The OP states they want to use a regular expression. I had to do a inline replace in SQL so some home made SQL functions that calls a C# regex has been helpful.
What I needed to pad looked something like this:
abc 1.1.1
abc 1.2.1
abc 1.10.1
and I wanted:
abc 001.001.001
abc 001.002.001
abc 001.010.001
So I could sort it alphabetically.
The only solution so far (that I found) was to do the padding and truncating to right length in two steps. I couldn't use a Lambda since this was in SQL and I hadn't prepared my functions for that.

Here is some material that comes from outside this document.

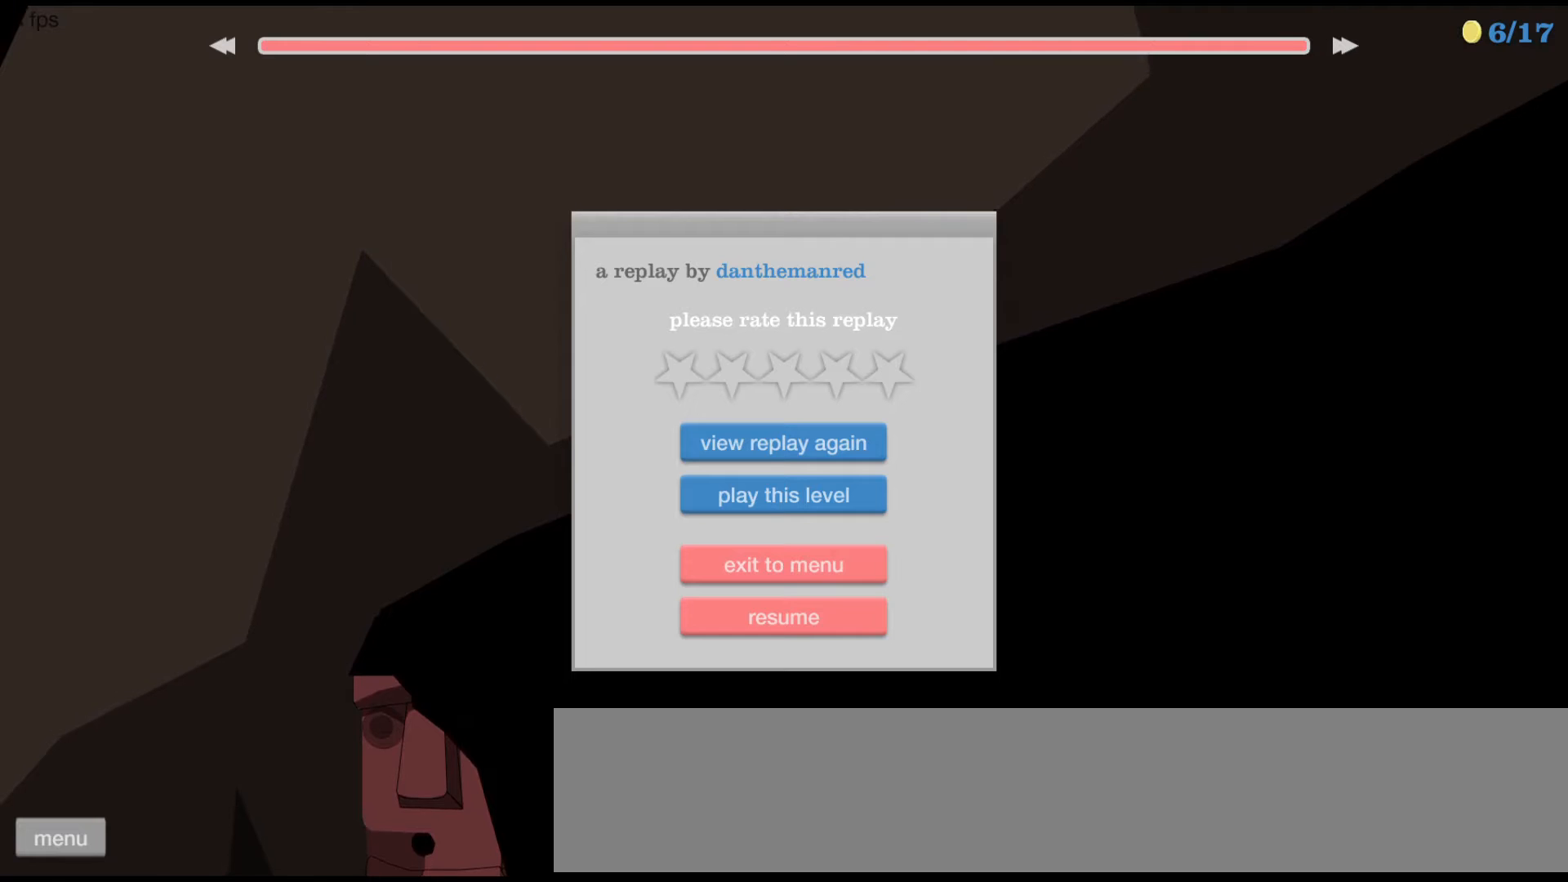
{"keys": [], "events": []}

//This pads any numbers and truncates it to a length of 8
var unpaddedData = "...";
var paddedData = Regex.Replace(unpaddedData , "(?<=[^\d])(?<digits>\d+)",
"0000000${digits}");
var zeroPaddedDataOfRightLength = Regex.Replace(paddedData ,"\d+(?=\d{8})","");
Explanations:
(?<=[^\d])(?<digits>\d+)
(?<=[^\d]) Look behind for any non digit, this is needed if there are
more groups of numbers that needs to be padded
(?<digits>\d+) Find the numbers and put them in a group named digits to be
used in the replacement pattern
0000000${digits} Pads all the digits matches with 7 zeros
\d+(?=\d{8}) Finds all digits that are followed by at exactly 8 digits.
?= Doesn't capture the 8 digits.
Regex.Replace(...,"\d+(?=\d{8})","")
Replaces the leading digits with nothing leaving the last 8.